ESAs shall publish the list of designated critical ICT third-party service providers ‘at EU level’ and update this on a yearly basis. Assessment (of the dependency of financial entities on ICT third-party service providers) shall be based on the information required to be provided by financial entities to competent authorities (see ICT third-party risk (Articles 25 to 39) above).
Each critical service provider will be allocated one of the three ESA regulators as its Lead Overseer. Article 31 (1) (a)-(c) sets out powers of the Lead Overseer to request information and documentation directly from a critical service provider, and potentially to start imposing requirements regarding the contract terms that they use and the degree of subcontracting that they undertake. Suppliers who expect to be caught by this regime should note that if a critical service provider does not comply with its Lead Overseer’s information and documentation request it can be fined up to 1% of its average daily worldwide turnover, each day, for up to six months (see Article 31 (4) – (9)).

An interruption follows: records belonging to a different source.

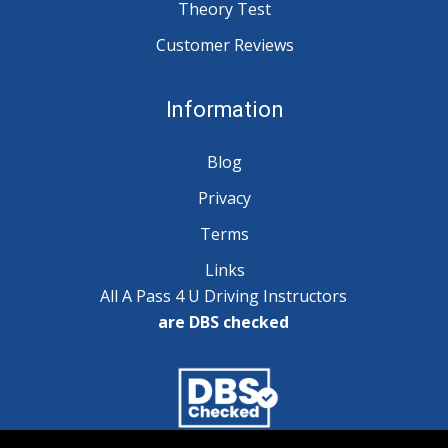
Theory Test
Customer Reviews
Information
Blog
Privacy
Terms
Links
All A Pass 4 U Driving Instructors
are DBS checked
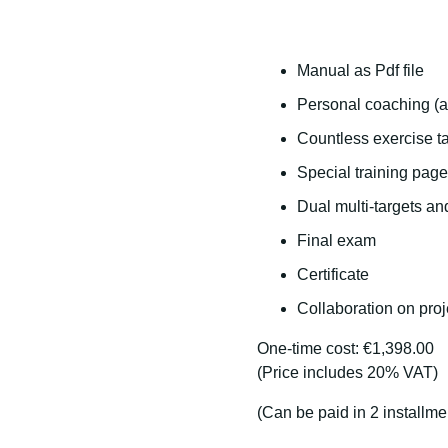
Manual as Pdf file
Personal coaching (a
Countless exercise ta
Special training page
Dual multi-targets an
Final exam
Certificate
Collaboration on proj
One-time cost: €1,398.00
(Price includes 20% VAT)
(Can be paid in 2 installme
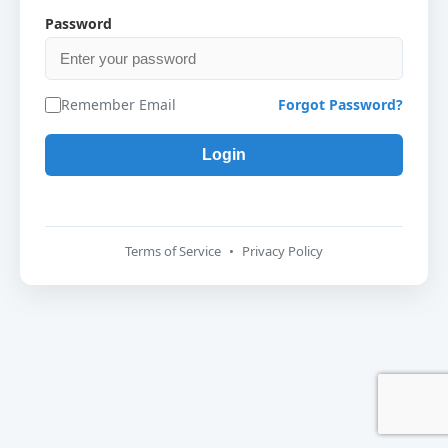
Password
Remember Email
Forgot Password?
Terms of Service
•
Privacy Policy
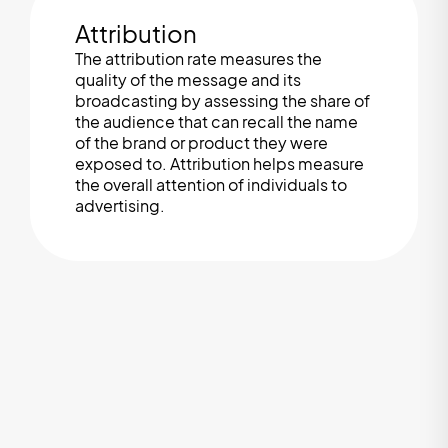
Attribution
The attribution rate measures the
quality of the message and its
broadcasting by assessing the share of
the audience that can recall the name
of the brand or product they were
exposed to. Attribution helps measure
the overall attention of individuals to
advertising.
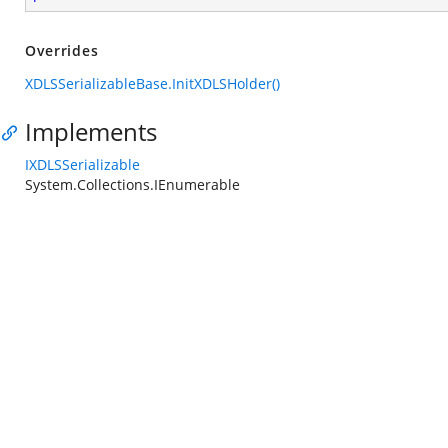
Overrides
XDLSSerializableBase.InitXDLSHolder()
Implements
IXDLSSerializable
System.Collections.IEnumerable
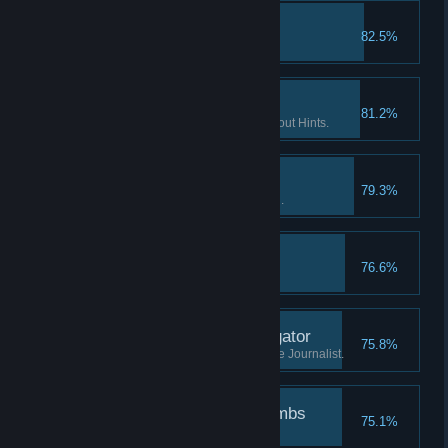
The lost tape II
82.5%
Find the 2nd part of "tape 2".
If you want it done… II
81.2%
Finish 2 Flashback scenes without Hints.
Patience is a virtue I
79.3%
Watch the Intro without skipping.
The lost tape III
76.6%
Find the 3rd part of "tape 2".
Investigate the investigator
75.8%
Learn what has happened to the Journalist.
Followed the breadcrumbs
75.1%
Finish the game.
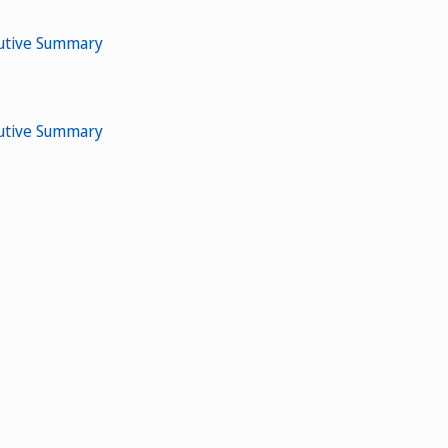
cutive Summary
cutive Summary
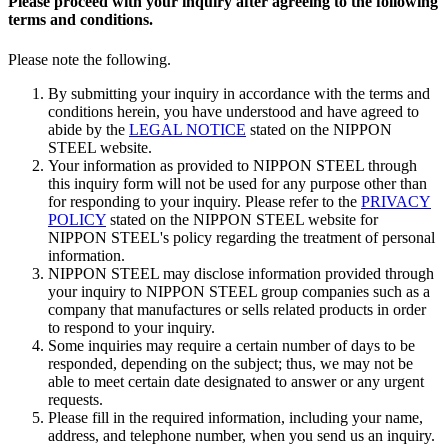
Please proceed with your inquiry after agreeing to the following
terms and conditions.
Please note the following.
By submitting your inquiry in accordance with the terms and
conditions herein, you have understood and have agreed to
abide by the
LEGAL NOTICE
stated on the NIPPON
STEEL website.
Your information as provided to NIPPON STEEL through
this inquiry form will not be used for any purpose other than
for responding to your inquiry. Please refer to the
PRIVACY
POLICY
stated on the NIPPON STEEL website for
NIPPON STEEL's policy regarding the treatment of personal
information.
NIPPON STEEL may disclose information provided through
your inquiry to NIPPON STEEL group companies such as a
company that manufactures or sells related products in order
to respond to your inquiry.
Some inquiries may require a certain number of days to be
responded, depending on the subject; thus, we may not be
able to meet certain date designated to answer or any urgent
requests.
Please fill in the required information, including your name,
address, and telephone number, when you send us an inquiry.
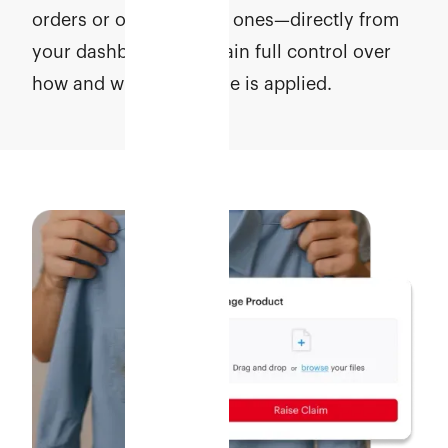
orders or only selected ones—directly from
your dashboard. Maintain full control over
how and when coverage is applied.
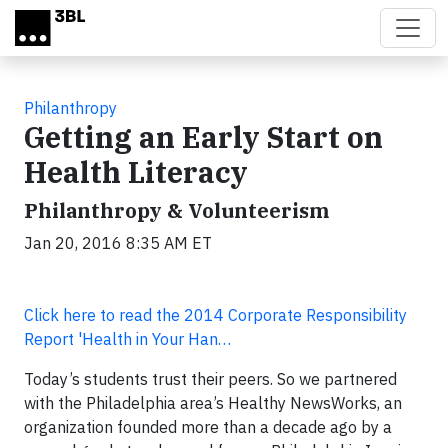
Skip to main content
Philanthropy
Getting an Early Start on
Health Literacy
Philanthropy & Volunteerism
Jan 20, 2016 8:35 AM ET
Click here to read the 2014 Corporate Responsibility
Report 'Health in Your Han…
Today’s students trust their peers. So we partnered
with the Philadelphia area’s Healthy NewsWorks, an
organization founded more than a decade ago by a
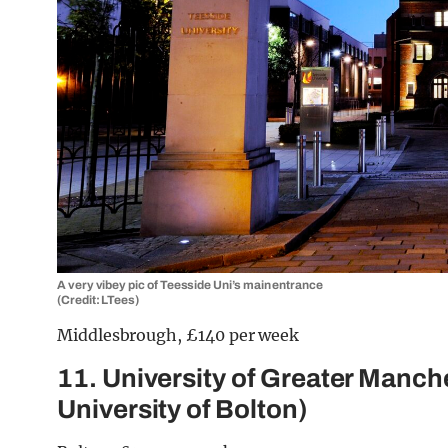
A very vibey pic of Teesside Uni’s main entrance
(Credit: LTees)
Middlesbrough, £140 per week
11. University of Greater Manch
University of Bolton)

ESAs will under Article 35(3) develop regulatory technical standards frameworks that will provide further details as to what a financial entity needs to determine and assess when sub-contracting critical or important functions. The frameworks will be submitted to the European Commission within a year of the date of the Regulation.

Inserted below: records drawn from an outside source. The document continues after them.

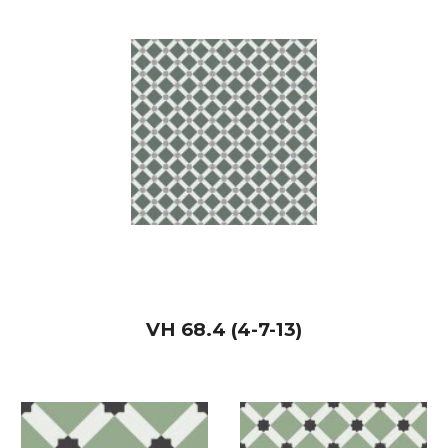
VH
68.4 (4-7-13)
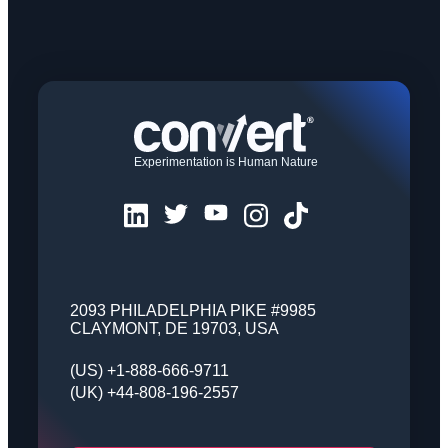
Experimentation is Human Nature
2093 PHILADELPHIA PIKE #9985
CLAYMONT, DE 19703, USA
(US) +1-888-666-9711
(UK) +44-808-196-2557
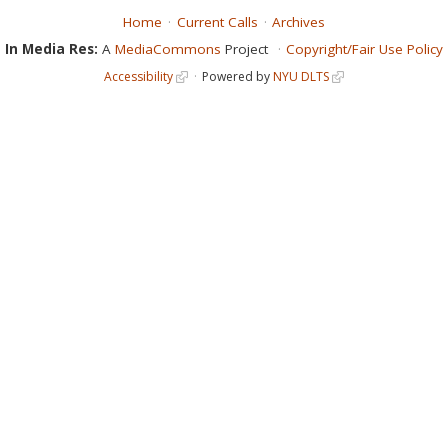
Home
Current Calls
Archives
In Media Res:
A
MediaCommons
Project
Copyright/Fair Use Policy
Accessibility
Powered by
NYU DLTS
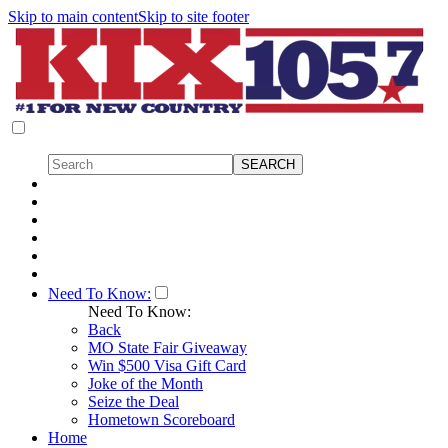
Skip to main content
Skip to site footer
Need To Know:
Need To Know:
Back
MO State Fair Giveaway
Win $500 Visa Gift Card
Joke of the Month
Seize the Deal
Hometown Scoreboard
Home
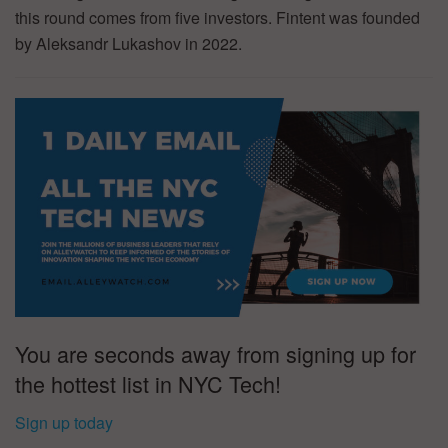
this round comes from five investors. Fintent was founded
by Aleksandr Lukashov in 2022.
You are seconds away from signing up for
the hottest list in NYC Tech!
Sign up today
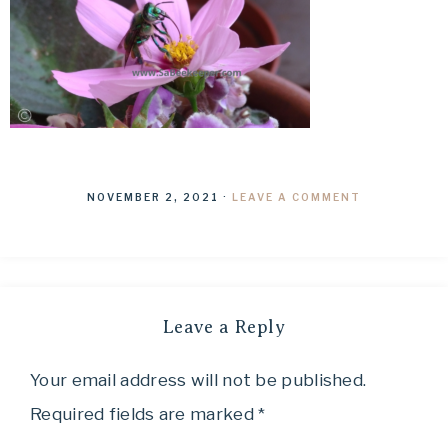
NOVEMBER 2, 2021
·
LEAVE A COMMENT
Leave a Reply
Your email address will not be published.
Required fields are marked
*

Information sharing arrangements on cyber threat information and intelligence
Article 40 provides that financial entities may exchange cyber threat information and intelligence with each other where:
- the information and sharing enhances the digital operational resilience of financial entities, in particular through raising awareness in relation to cyber threats, limiting or impeding the cyber threats’ ability to spread, supporting financial entities’ range of defensive capabilities, threat detection techniques, mitigation strategies or response and recovery stages;
- takes places within trusted communities of financial entities; and
- is implemented through information-sharing arrangements that protect the potentially sensitive nature of the information shared, governed by rules of conduct in full respect of business confidentiality, protection of personal data and guidelines on competition policy.